There's been plenty of examples showing that with subtle changes to the prompt you can jailbreak the LLM to execute tooling in wildly different ways from what was intended.
They're trying to paper over this by having the LLM call regular code just so they can sure all steps of the workflow are actually executed reliably every time.
Even the same prompt can give different results depending on the temperate used. How security teams are able to sign these things off is beyond me.
_flux
The tools are client side operations in Ollama, so I don't see a way an attacker could use that to their benefit, except to leverage the actual computing power the server provides.
mkrecny
largely the fault of n8n
2OEH8eoCRo0
I'm surprised Shodan is legal. Just because someone made a mistake when setting up their network doesn't mean you're authorized.
deadbabe
The stakes aren’t that high yet for Ollama to warrant cumbersome auth mechanisms.
reilly3000
If any MCP servers are running, anyone with access to query the chat endpoint can use them. That could include file system access, GitHub tokens and more.
jangxx
ollama can't connect to MCP servers, it can merely run models which output instructions back to a connected system to connect to an MCP server (e.g mcphost using ollama to run a prompt and then itself connecting to an MCP server if the response requires it).
stoneyhrm1
The LLM endpoint via ollama or huggingface is not the one executing MCP tool calls, that is on behalf of the client that is interacting with the LLM. All the LLM does is take input as a prompt and produce a text output, that's it. Anything else is just a wrapper.
deadbabe
That is is completely false, ollama has nothing to do with running commands, it just processes prompts to text responses.
jychang
Yeah, I don't think most people who even run ollama would care. "Oh no, someone found my exposed instance, which means my computer in my bedroom is burning electricity for the past few hours.
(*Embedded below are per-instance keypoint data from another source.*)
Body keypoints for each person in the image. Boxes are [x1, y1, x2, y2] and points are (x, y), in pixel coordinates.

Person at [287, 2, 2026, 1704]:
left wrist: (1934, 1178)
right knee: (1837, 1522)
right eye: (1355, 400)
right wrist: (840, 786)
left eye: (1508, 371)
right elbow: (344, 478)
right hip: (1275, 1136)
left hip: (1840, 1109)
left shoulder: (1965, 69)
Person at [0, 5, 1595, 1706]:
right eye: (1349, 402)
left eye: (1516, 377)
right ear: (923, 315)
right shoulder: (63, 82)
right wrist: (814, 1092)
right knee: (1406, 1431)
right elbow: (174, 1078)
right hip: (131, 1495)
Oh well, I lost a few pennies in electricity." Shuts down Ollama on the computer.
Seriously, this is extremely mild as far as issues go. There's basically no incentive to fix this problem, because I bet even the people who lost a few pennies of electricity would still prefer the convenience of ollama not having auth.
Plus, that's the worst case scenario, in real life even if some black hat found an exposed ollama service, they have no interest in generating tokens for <insert random LLM here at 4 bit quant> at a slow speed of <50tok/sec.
dns_snek
If you think that's the worst case scenario you're in no position to be making security-related decisions. That line of thinking hinges on a very dangerous assumption that Ollama doesn't have any critical security vulnerabilities [1].
Don't expose services to the public internet unless they have been battle hardened to be exposed to the public internet, e.g. Nginx as an authenticating reverse proxy.
_flux
In general Go programs are quite secure against remote code execution kind class of attacks.
Even this one would be remedied by not running ollama as root and not have its binaries owned by the user it is running as (though overwriting executables/libraries that are being mmapped as executables is usually not possible), which I hope would be the standard mode of its setup.
42lux
Is that agency over yourself called vibe living?
ekianjo
That is assuming you cannot exploit the server to get access to the machine...
Apparently, protecting the API is not planned: https://github.com/ollama/ollama/issues/849
For my own purposes I either restrict ollama's ports in the firewall, or I put some proxy in front of it that blocks access of some header with some predefined api key is not present. Kind of clunky, but it works.